- What the task asks
Carry the news article about the Missouri family's school bus safety work forward from its final paragraph.

==== Text provided ====

Home Latest News Missouri Family of Boy Killed at Bus Stop Shares Training Tips for School Bus Drivers
Missouri Family of Boy Killed at Bus Stop Shares Training Tips for School Bus Drivers PDF Print E-mail
Written by Ryan Gray   
Thursday, 05 December 2013 12:27

The Missouri Association for Pupil Transportation distributed DVDs for free at the NAPT Summit in October that shared how the parents of a 6-year-old boy who was struck and killed by his own school bus, are working with districts and drivers to ensure similar tragedies don't occur in the future.

Jacob Wright tripped and fell shortly after disembarking his bus the afternoon of Dec. 16, 2004, in Knowsho, Mo., and was run over by his bus driver. The driver, who died about a year after the incident, was reportedly distracted by a skateboarder who was approaching the bus, and he did not account for Jacob's whereabouts before pulling away from the stop.

Jacob's older brother Jeremiah, who was eight at the time, witnessed the incident as did 22 other students on the bus. Now Jeremiah is joining his mother Terri and father John in working with MAPT to remind drivers and trainers of the dangers to students at bus stops, as well as best practices to increase safety.

"Everything about our family changed the day Jacob was killed," said Terri, who said Jeremiah went from an extrovert to a despondent young boy who couldn't even attend school. "It slowly is getting back to normal now. We've kind of found a new normal without Jake."

==== Stored records ====

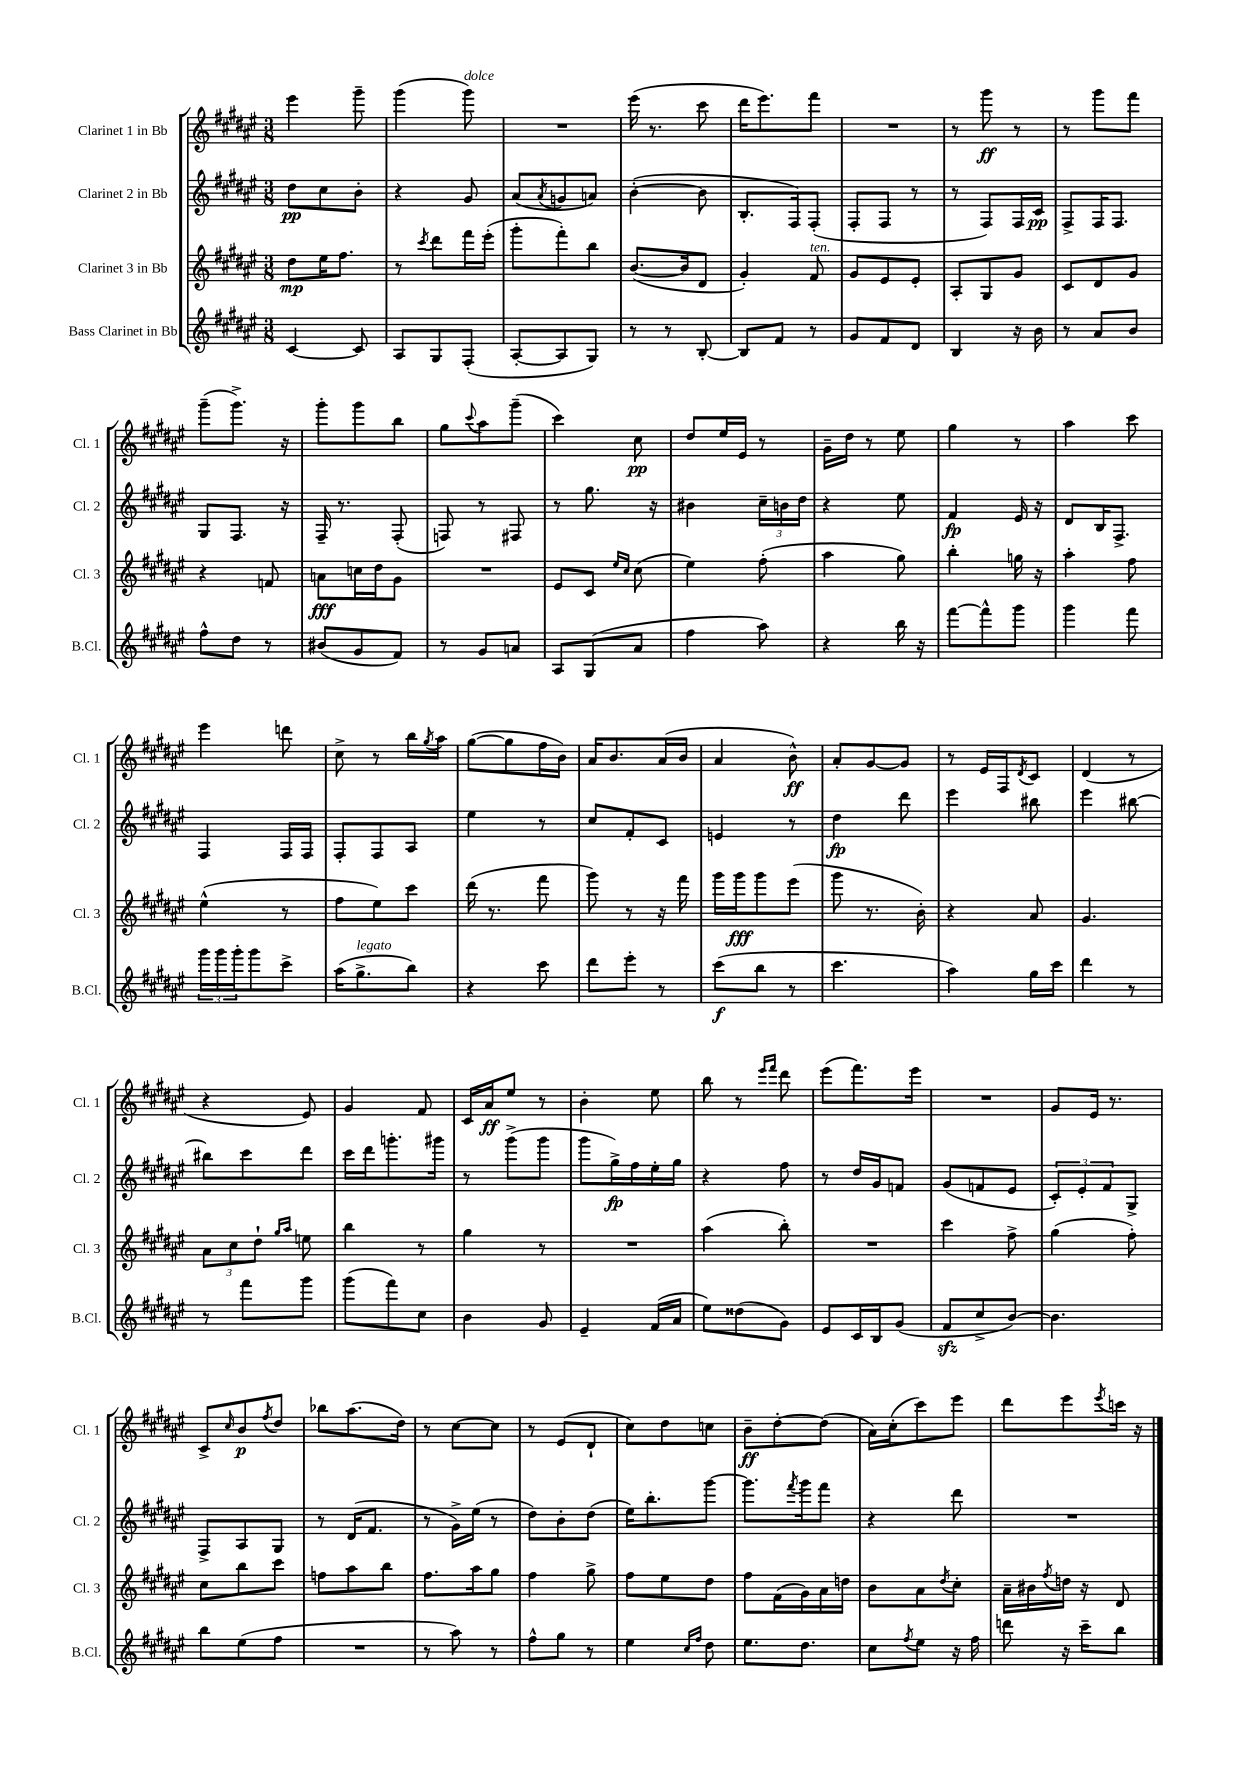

**kern	**dynam	**kern	**dynam	**kern	**dynam	**kern	**dynam
*part4	*part4	*part3	*part3	*part2	*part2	*part1	*part1
*staff4	*staff4	*staff3	*staff3	*staff2	*staff2	*staff1	*staff1
*I"Bass Clarinet in Bb	*	*I"Clarinet 3 in Bb	*	*I"Clarinet 2 in Bb	*	*I"Clarinet 1 in Bb	*
*I'B.Cl.	*	*I'Cl. 3	*	*I'Cl. 2	*	*I'Cl. 1	*
*clefG2	*	*clefG2	*	*clefG2	*	*clefG2	*
*k[f#c#g#d#a#e#]	*	*k[f#c#g#d#a#e#]	*	*k[f#c#g#d#a#e#]	*	*k[f#c#g#d#a#e#]	*
*M3/8	*	*M3/8	*	*M3/8	*	*M3/8	*
=135	=135	=135	=135	=135	=135	=135	=135
[4c#/	.	8dd#\L	mp	8dd#\L	pp	4eee#\	.
.	.	16ee#\K	.	8cc#\	.	.	.
.	.	8.ff#\J	.	.	.	.	.
8c#/]	.	.	.	8b'\J	.	8ggg#~\	.
=136	=136	=136	=136	=136	=136	=136	=136
8A#/L	.	8r	.	4r	.	(4ggg#\	.
.	.	8qccc#/	.	.	.	.	.
8G#/	.	8ddd#\L	.	.	.	.	.
!	!	!	!	!	!	!LO:TX:a:i:t=dolce	!
(8F#'/J	.	16fff#\L	.	8g#/	.	8ggg#\)	.
.	.	(16eee#'\JJ	.	.	.	.	.
=137	=137	=137	=137	=137	=137	=137	=137
[8A#'/L	.	8ggg#'\L	.	(8a#/L	.	4.r	.
.	.	.	.	8qa#/	.	.	.
8A#/]	.	8fff#'\)	.	8gn/	.	.	.
8G#/J)	.	8bb\J	.	8an/J)	.	.	.
=138	=138	=138	=138	=138	=138	=138	=138
8r	.	([8.b/L	.	([4b'\	.	(16eee#\	.
.	.	.	.	.	.	8.r	.
8r	.	.	.	.	.	.	.
.	.	16b/k]	.	.	.	.	.
[8B'/	.	8d#/J	.	8b\]	.	8ccc#\	.
=139	=139	=139	=139	=139	=139	=139	=139
8B/L]	.	4g#'/)	.	8.B'/L	.	16ddd#\KL	.
.	.	.	.	.	.	8.eee#\)	.
8f#/J	.	.	.	.	.	.	.
.	.	.	.	16F#/k)	.	.	.
!	!	!LO:TX:a:i:t=ten.	!	!	!	!	!
8r	.	8f#/	.	(8F#'/J	.	8fff#\J	.
=140	=140	=140	=140	=140	=140	=140	=140
8g#/L	.	8g#/L	.	8F#'/L	.	4.r	.
8f#/	.	8e#/	.	8F#/J	.	.	.
8d#/J	.	8e#'/J	.	8r	.	.	.
=141	=141	=141	=141	=141	=141	=141	=141
4B/	.	8A#'/L	.	8r	.	8r	.
.	.	8G#/	.	8F#/L)	.	8ggg#\	ff
16r	.	8g#/J	.	16F#/L	.	8r	.
16b\	.	.	.	16c#/JJ	pp	.	.
=142	=142	=142	=142	=142	=142	=142	=142
8r	.	8c#/L	.	8F#^/L	.	8r	.
8a#/L	.	8d#/	.	16F#/K	.	8ggg#\L	.
.	.	.	.	8.F#/J	.	.	.
8b/J	.	8g#/J	.	.	.	8fff#\J	.
!!LO:LB:g=z
=143	=143	=143	=143	=143	=143	=143	=143
8ff#^^\L	.	4r	.	8G#/L	.	(8ggg#~\L	.
8dd#\J	.	.	.	8.F#/J	.	8.ggg#^\J)	.
8r	.	8fn/	.	.	.	.	.
.	.	.	.	16r	.	16r	.
=144	=144	=144	=144	=144	=144	=144	=144
(8b#X/L	.	8an\L	fff	16F#~/	.	8ggg#'\L	.
.	.	.	.	8.r	.	.	.
8g#/	.	16ccn\L	.	.	.	8ggg#\	.
.	.	16dd#\J	.	.	.	.	.
8f#/J)	.	8g#\J	.	(8F#'/	.	8bb\J	.
=145	=145	=145	=145	=145	=145	=145	=145
8r	.	4.r	.	8Fn/)	.	8gg#\L	.
.	.	.	.	.	.	8qqccc#/	.
8g#/L	.	.	.	8r	.	8aa#\	.
8an/J	.	.	.	8F#X/	.	(8ggg#~\J	.
=146	=146	=146	=146	=146	=146	=146	=146
8A#/L	.	8e#/L	.	8r	.	4ccc#\)	.
(8G#/	.	8c#/J	.	8.gg#\	.	.	.
.	.	16qqee#/LL	.	.	.	.	.
.	.	16qqcc#/JJ	.	.	.	.	.
8a#/J	.	(8cc#\	.	.	.	8cc#\	pp
.	.	.	.	16r	.	.	.
=147	=147	=147	=147	=147	=147	=147	=147
4ff#\	.	4ee#\)	.	4b#X\	.	8dd#/L	.
.	.	.	.	.	.	16ee#/L	.
.	.	.	.	.	.	16e#/JJ	.
8aa#\)	.	(8ff#'\	.	24cc#~\LL	.	8r	.
.	.	.	.	24bn\	.	.	.
.	.	.	.	24dd#\JJ	.	.	.
=148	=148	=148	=148	=148	=148	=148	=148
4r	.	4aa#\	.	4r	.	16g#~\LL	.
.	.	.	.	.	.	16dd#\JJ	.
.	.	.	.	.	.	8r	.
16bb\	.	8gg#\)	.	8ee#\	.	8ee#\	.
16r	.	.	.	.	.	.	.
=149	=149	=149	=149	=149	=149	=149	=149
[8fff#\L	.	4bb'\	.	4f#/	fp	4gg#\	.
8fff#^^\]	.	.	.	.	.	.	.
8ggg#\J	.	16ggn\	.	16e#/	.	8r	.
.	.	16r	.	16r	.	.	.
=150	=150	=150	=150	=150	=150	=150	=150
4ggg#\	.	4aa#'\	.	8d#/L	.	4aa#\	.
.	.	.	.	16B/K	.	.	.
.	.	.	.	8.F#^/J	.	.	.
8fff#\	.	8ff#\	.	.	.	8ccc#\	.
!!LO:LB:g=z
=151	=151	=151	=151	=151	=151	=151	=151
24ggg#\LL	.	(4ee#^^\	.	4F#/	.	4eee#\	.
24ggg#\	.	.	.	.	.	.	.
24ggg#'\J	.	.	.	.	.	.	.
8ggg#\	.	.	.	.	.	.	.
8ccc#^\J	.	8r	.	16F#/LL	.	8dddn\	.
.	.	.	.	16F#/JJ	.	.	.
=152	=152	=152	=152	=152	=152	=152	=152
(16aa#\KL	.	8ff#\L	.	8F#'/L	.	8cc#^\	.
!LO:TX:a:i:t=legato	!	!	!	!	!	!	!
8.gg#^\	.	.	.	.	.	.	.
.	.	8ee#\)	.	8F#/	.	8r	.
8bb\J)	.	8ccc#\J	.	8A#/J	.	16bb\LL	.
.	.	.	.	.	.	8qgg#/	.
.	.	.	.	.	.	16aa#\JJ	.
=153	=153	=153	=153	=153	=153	=153	=153
4r	.	(16ddd#\	.	4ee#\	.	([8gg#\L	.
.	.	8.r	.	.	.	.	.
.	.	.	.	.	.	8gg#\]	.
8ccc#\	.	8fff#\	.	8r	.	16ff#\L	.
.	.	.	.	.	.	16b\JJ)	.
=154	=154	=154	=154	=154	=154	=154	=154
8ddd#\L	.	8ggg#\)	.	8cc#/L	.	16a#/KL	.
.	.	.	.	.	.	8.b/	.
8eee#'\J	.	8r	.	8f#'/	.	.	.
8r	.	16r	.	8c#/J	.	(16a#/L	.
.	.	16fff#\	.	.	.	16b/JJ	.
=155	=155	=155	=155	=155	=155	=155	=155
(8ccc#\L	f	16ggg#\LL	.	4en/	.	4a#/	.
.	.	16ggg#\J	fff	.	.	.	.
8bb\J	.	8ggg#\	.	.	.	.	.
8r	.	(8eee#\J	.	8r	.	8b^^\)	ff
=156	=156	=156	=156	=156	=156	=156	=156
4.ccc#\	.	8ggg#\	.	4dd#\	fp	8a#'/L	.
.	.	8.r	.	.	.	[8g#/	.
.	.	.	.	8ddd#\	.	8g#/J]	.
.	.	16b'\)	.	.	.	.	.
=157	=157	=157	=157	=157	=157	=157	=157
4aa#\)	.	4r	.	4eee#\	.	8r	.
.	.	.	.	.	.	16e#/LL	.
.	.	.	.	.	.	16F#/J	.
.	.	.	.	.	.	8qd#/	.
16gg#\LL	.	8a#/	.	8bb#X\	.	8c#/J	.
16ccc#\JJ	.	.	.	.	.	.	.
=158	=158	=158	=158	=158	=158	=158	=158
4ddd#\	.	4.g#/	.	4eee#\	.	(4d#/	.
8r	.	.	.	[8bb#X\	.	8r	.
!!LO:LB:g=z
=159	=159	=159	=159	=159	=159	=159	=159
8r	.	12a#\L	.	8bb#X\L]	.	4r	.
.	.	12cc#\	.	.	.	.	.
8fff#\L	.	.	.	8ccc#\	.	.	.
.	.	12dd#`\J	.	.	.	.	.
.	.	16qqgg#/LL	.	.	.	.	.
.	.	16qqaa#/JJ	.	.	.	.	.
8ggg#\J	.	8een\	.	8ddd#\J	.	8e#/)	.
=160	=160	=160	=160	=160	=160	=160	=160
(8ggg#\L	.	4bb\	.	16ccc#\LL	.	4g#/	.
.	.	.	.	16ddd#\J	.	.	.
8fff#\)	.	.	.	8.gggn'\	.	.	.
8cc#\J	.	8r	.	.	.	8f#/	.
.	.	.	.	16ggg#X\Jk	.	.	.
=161	=161	=161	=161	=161	=161	=161	=161
4b\	.	4gg#\	.	8r	.	16c#/LL	.
.	.	.	.	.	.	16a#/J	ff
.	.	.	.	(8ggg#^\L	.	8ee#/J	.
8g#/	.	8r	.	8ggg#\J	.	8r	.
=162	=162	=162	=162	=162	=162	=162	=162
4e#~/	.	4.r	.	8ggg#\L	.	4b'\	.
.	.	.	.	16gg#^\L)	fp	.	.
.	.	.	.	16ff#\	.	.	.
(16f#/LL	.	.	.	16ee#'\	.	8ee#\	.
16a#/JJ	.	.	.	16gg#\JJ	.	.	.
=163	=163	=163	=163	=163	=163	=163	=163
8ee#\L)	.	(4aa#\	.	4r	.	8bb\	.
(8dd##X\	.	.	.	.	.	8r	.
.	.	.	.	.	.	16qqeee#/LL	.
.	.	.	.	.	.	16qqfff#/JJ	.
8g#\J)	.	8bb'\)	.	8ff#\	.	8ddd#\	.
=164	=164	=164	=164	=164	=164	=164	=164
8e#/L	.	4.r	.	8r	.	(8eee#\L	.
16c#/L	.	.	.	16dd#/LL	.	8.fff#\)	.
16B/J	.	.	.	16g#/J	.	.	.
(8g#/J	.	.	.	8fn/J	.	.	.
.	.	.	.	.	.	16eee#\Jk	.
=165	=165	=165	=165	=165	=165	=165	=165
8f#zz/L	.	4ccc#\	.	(8g#/L	.	4.r	.
8cc#^/	.	.	.	8fn/	.	.	.
[8b/J)	.	8ff#^\	.	8e#/J	.	.	.
=166	=166	=166	=166	=166	=166	=166	=166
4.b\]	.	(4gg#\	.	12c#'/L)	.	8g#/L	.
.	.	.	.	12e#'/	.	.	.
.	.	.	.	.	.	16e#/Jk	.
.	.	.	.	12f#/	.	.	.
.	.	.	.	.	.	8.r	.
.	.	8ff#'\)	.	8G#^/J	.	.	.
!!LO:LB:g=z
=167	=167	=167	=167	=167	=167	=167	=167
8bb\L	.	8cc#\L	.	8F#^/L	.	8c#^/L	.
.	.	.	.	.	.	16qqcc#/	.
(8ee#\	.	8bb\	.	8A#/	.	8b/	p
.	.	.	.	.	.	8qff#/	.
8ff#\J	.	8ccc#\J	.	8G#/J	.	8dd#/J	.
=168	=168	=168	=168	=168	=168	=168	=168
4.r	.	8ffn\L	.	8r	.	8bb-X\L	.
.	.	8aa#\	.	(16d#/KL	.	(8.aa#\	.
.	.	.	.	8.f#/J	.	.	.
.	.	8bb\J	.	.	.	.	.
.	.	.	.	.	.	16dd#\Jk)	.
=169	=169	=169	=169	=169	=169	=169	=169
8r	.	8.ff#\L	.	8r	.	8r	.
8aa#\)	.	.	.	16g#^\LL)	.	[8cc#\L	.
.	.	16aa#\k	.	(16ee#\JJ	.	.	.
8r	.	8gg#\J	.	8r	.	8cc#\J]	.
=170	=170	=170	=170	=170	=170	=170	=170
8ff#^^\L	.	4ff#\	.	8dd#\L)	.	8r	.
8gg#\J	.	.	.	8b'\	.	(8e#/L	.
8r	.	8gg#^\	.	(8dd#\J	.	8d#`/J	.
=171	=171	=171	=171	=171	=171	=171	=171
4ee#\	.	8ff#\L	.	16ee#\KL)	.	8cc#\L)	.
.	.	.	.	8.bb'\	.	.	.
.	.	8ee#\	.	.	.	8dd#\	.
16qqcc#/LL	.	.	.	.	.	.	.
16qqff#/JJ	.	.	.	.	.	.	.
8dd#\	.	8dd#\J	.	[8ggg#\J	.	8ccn\J	.
=172	=172	=172	=172	=172	=172	=172	=172
8.ee#\L	.	8ff#\L	.	8.ggg#\L]	.	8b~\L	ff
.	.	(16f#\L	.	.	.	[8dd#'\	.
.	.	.	.	8qfff#/	.	.	.
8.dd#\J	.	16g#\)	.	16ggg#\k	.	.	.
.	.	16a#\	.	8fff#\J	.	(8dd#\J]	.
.	.	16ddn\JJ	.	.	.	.	.
=173	=173	=173	=173	=173	=173	=173	=173
8cc#\L	.	8b\L	.	4r	.	16a#\LL)	.
.	.	.	.	.	.	(16cc#'\J	.
8qff#/	.	.	.	.	.	.	.
8ee#\J	.	8a#\	.	.	.	8ccc#\)	.
.	.	8qdd#/	.	.	.	.	.
16r	.	8cc#'\J	.	8ddd#\	.	8eee#\J	.
16ff#\	.	.	.	.	.	.	.
=174	=174	=174	=174	=174	=174	=174	=174
8dddn\	.	16a#~\LL	.	4.r	.	8ddd#\L	.
.	.	16b#X\	.	.	.	.	.
.	.	8qff#/	.	.	.	.	.
16r	.	16ddn\JJ	.	.	.	8eee#\	.
16ccc#~\KL	.	16r	.	.	.	.	.
.	.	.	.	.	.	8qeee#/	.
8bb\J	.	8d#/	.	.	.	16cccn\Jk	.
.	.	.	.	.	.	16r	.
==	==	==	==	==	==	==	==
*-	*-	*-	*-	*-	*-	*-	*-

====

- Answer for the task
Added John: "Part of the healing process is finding that new normal, because nothing will ever be the same."

The 32-minute video, produced by MAPT and included in the association's "School Bus Danger Zones" DVD produced earlier this year, details Jacob's death and how Terri and John are now taking steps to make sure the same thing doesn't happen again.

"We want to honor Jake's memory in every single way but to remind us that God has a plan and purpose for everything," Terri added.

The first tip given in the video relates to the positioning of the school bus at stops. Bus drivers should be trained to bring the bus to a stop in such a way that avoids intersections and that allows students to remain in the driver's line of sight as they leave the bus and walk away. Terri points out that there rarely is a perfect bus stop, one devoid of blind spots, for instance.

Often stops don't have sidewalks, or are bordered by shrubbery or trees. The Wrights always taught their children to avoid walking through yards on their way to and from the bus stop, and Jacob's and Jeremiah's bus stop was located where there were no sidewalks. So, to avoid walking through yards, students would have to walk directly along the length of the bus as they left the stop. That contributed to tragedy in Jacob's case.

Another tip for all drivers is to perform a head count of all students on the bus, as well as to count the number of kids who get off at each stop. Then, the driver should match that count with the children as they walk away from the bus to ensure all are accounted for. If the count is off, that means one student might still be out of eyesight in the danger zone, Terri warned.

The third tip given relates to safety education for drivers, how often and frequent as necessary. Essentially, the Wrights said annual in-service training on loading and unloading is not enough, and drivers should be retrained monthly, weekly and upon returning from any sort of school break to avoid complacency.

The Wrights also said the safety training must include the students themselves. John said children should be shown exactly how far 15 feet is, which is how far they should be from the bus before loading and after unloading. Many young children cannot tell the difference between short and longer distances, he added.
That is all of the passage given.